Step 3: Fix the circles one by one as follows:

3.0) Start each time with Helper A and Helper B's minds in either their own or each other's bodies

3.1) Pick any circle of messed-up people you like and unwrap it into a line with whoever you like at the front

3.2) Swap the mind at the front of the line into Helper A's body

3.3) From back to front, have everybody in the line swap minds with Helper B's body in turn. (This moves each mind in the line, apart from the front one, forward into the right body. The last switch puts Helper A's mind into Helper B's body.)

3.4) Swap the mind in Helper A's body back where it belongs, into the body at the back of the line. This puts Helper B's mind in Helper A's body. Now the circle/line has been completely fixed. The one side effect is that for each time a circle is fixed, the Helpers' minds will switch places, but that's OK, see below

Step 4: At the very end, after all the circles have been fixed, mind-swap the two Helpers if necessary (i.e., in case there was originally an odd number of messed-up circles)

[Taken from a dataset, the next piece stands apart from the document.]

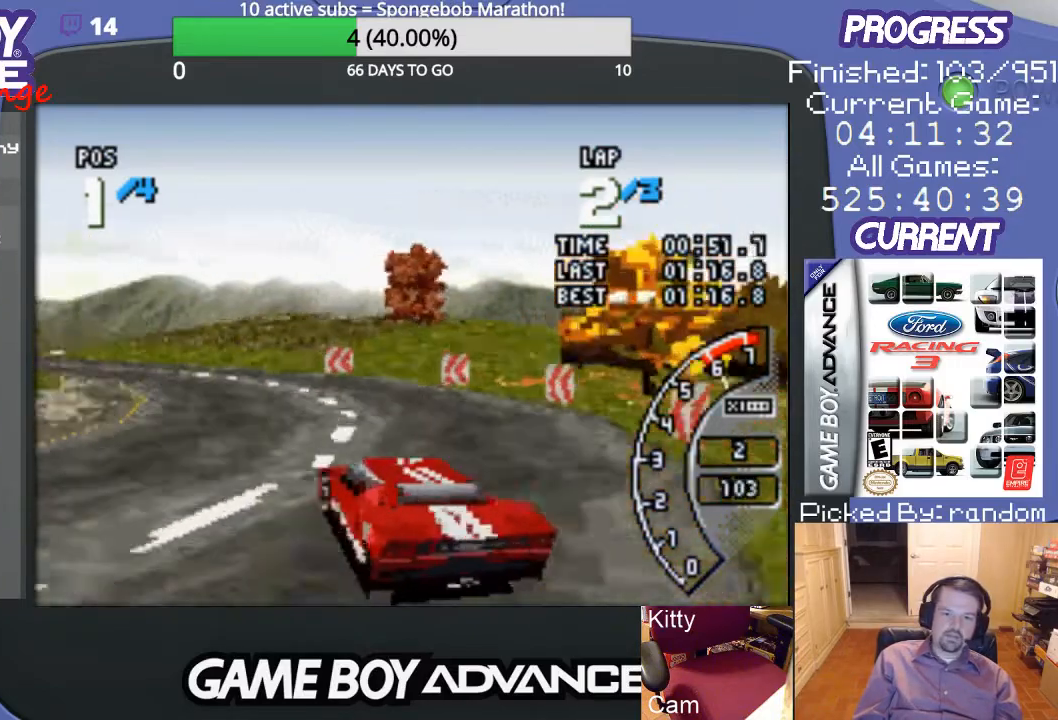
{"buttons": ["A"], "events": [[367, "DPAD_LEFT", "down"], [500, "DPAD_LEFT", "up"]]}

Note: This is not the exact algorithm used in the show. This algorithm sets i = 1 in the proof provided by the show, whereas you could actually set i to be any number from 1 to k. This algorithm also reverses the order of the final two switches in the provided proof. Explained simply, the provided proof's exact method for fixing any circle is this: Helper A could switch in turn back-to-front, stopping at any point in the circle. Then Helper B would switch back-to-front through the remainder of the circle, Helper A would then switch with the first member of Helper B's arc, and Helper B would then switch with the first member of Helper A's arc.